Like an alternative, bite-size version of Breaking Bad, first-time director E.L. Katz’s gruesome comedy Cheap Thrills takes an unassuming suburban family man named Craig (Pat Healy) and exposes a repressed, dark side of his psyche via the sinful temptation of money. What begins as an quick drink between old friends at a bar evolves into a horrific freak show of debauchery, mutilation, and mind-blowing excess driven by the promise of big money.
Most of us would go pretty far–perhaps much farther than we think ourselves capable–to get our hands on that kind of dough. Katz and writers David Chirchirillo and Trent Haaga stretch the bounds of morality with the characters of Craig and his scruffy, sketchy old high school buddy Vince (Ethan Embry).
Though the exact nature of their previous friendship is never clearly explained (good choice by the writers), Craig, a conservative, self-conscious fellow, and Vince, a rougher, more reckless spirit, seem relatively content to randomly bump into each other at a local bar after years without contact. They’re both strapped for cash, with Craig struggling to provide for his wife and baby, and Vince paying his way as a shady debt collector.
Before Craig can call it a night and go home to his family (like a respectable father), he and Vince run into hootin’ n’ hollerin’ party dude Colin (David Koechner) and his quiet, hot wife Violet (Sara Paxton), who happens to be celebrating her birthday. The loaded (on booze, coke, and most importantly, money) Colin begins daring Craig and Vince to do simple dares like taking shots of tequila and getting girls to slap them, with big bucks as incentive.
The foursome eventually drift over to Colin and Violet’s home–an eccentric hippy cave filled with weird art and tchotchkes–where the dares become exponentially more objectionable and vile. (It’d be a shame to spoil just how extreme these little freak shows become, but what I will say is that I have a reasonably strong stomach when it comes to gross-out horror flicks, and some of the latter dares border on unwatchable.)
“I need that money for my family,” Craig mutters with a bloody, broken nose, dished out by his “buddy” Vince.
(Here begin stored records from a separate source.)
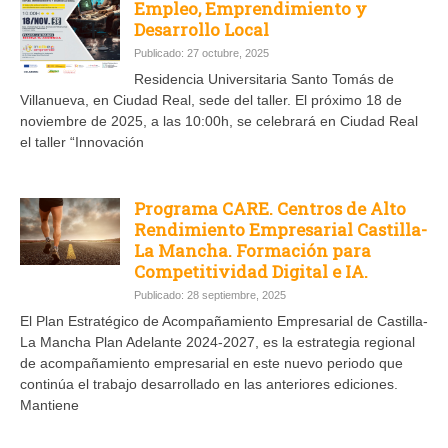
Empleo, Emprendimiento y
Desarrollo Local
Publicado: 27 octubre, 2025
Residencia Universitaria Santo Tomás de
Villanueva, en Ciudad Real, sede del taller. El próximo 18 de
noviembre de 2025, a las 10:00h, se celebrará en Ciudad Real
el taller “Innovación
Programa CARE. Centros de Alto
Rendimiento Empresarial Castilla-
La Mancha. Formación para
Competitividad Digital e IA.
Publicado: 28 septiembre, 2025
El Plan Estratégico de Acompañamiento Empresarial de Castilla-
La Mancha Plan Adelante 2024-2027, es la estrategia regional
de acompañamiento empresarial en este nuevo periodo que
continúa el trabajo desarrollado en las anteriores ediciones.
Mantiene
Does he really need the money that bad? As he sacrifices more and more of his morality and decency, one begins to wonder whether he’s doing these terrible things for his family, or because he’s been waiting his entire life for something or someone to unlock his wild side. This sophisticated idea makes Cheap Thrills stand out amongst its genre movie contemporaries. There’s food for thought buried deep beneath the filth.
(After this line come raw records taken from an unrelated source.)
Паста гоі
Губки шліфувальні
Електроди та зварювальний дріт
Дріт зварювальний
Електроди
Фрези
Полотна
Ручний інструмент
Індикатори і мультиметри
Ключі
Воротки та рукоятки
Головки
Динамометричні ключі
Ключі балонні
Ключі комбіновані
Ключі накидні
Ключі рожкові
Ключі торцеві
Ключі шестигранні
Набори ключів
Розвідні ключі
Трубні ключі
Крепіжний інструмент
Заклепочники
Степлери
Healy (always good) and Embry (pulling off tough-guy machismo despite being known for his earlier work as a cute, clean-cut teen) communicate the devolution of their characters’ friendship with refined nuance, which can be hard to pull off amid such a chaotic scenario. Through quick, spiteful glances and subtle, is-he-kidding-or-isn’t-he personal jabs, we watch as they gnash at each other’s throats, all in the name of the $250,000 that Colin has thrown up in the air for them to fight over. Koechner, mostly known for his comedic roles in The Office and the Anchorman movies, is familiarly funny and zany here, but is given the opportunity to wander into dark territory as Colin and Violet become more menacing ringmasters as the film wears on.
One of the characters arrives at a revelation in the film’s climactic scene that doesn’t feel sufficiently earned. It doesn’t come completely out of left field, and it makes sense from certain angles, but the turn feels forced and more in support of another character’s arc. Aside from this instance, the film is harmonious.
Katz constantly finds interesting ways to shoot Colin and Violet’s kooky abode, where most of the film plays out. It at first doesn’t seem so creepy, but as the night’s events grow crazier and more frightening, so does the house. Deep shadows and moody lighting create an ominous atmosphere that lends itself to the devilish material.
There’s a punk rock vibe to Cheap Thrills that comes through most towards the end of the film, when things get really outrageous and brutal. The interplay between the four main characters is balanced perfectly, with Koechner and Paxton setting the rhythm and groove and Healy and Embry playing dueling frontmen without stepping on each other’s toes. It’s a compact, twisted, delightful (if you’re into this sort of thing) nugget of exploitation that thrives on committed performances and sound craftsmanship.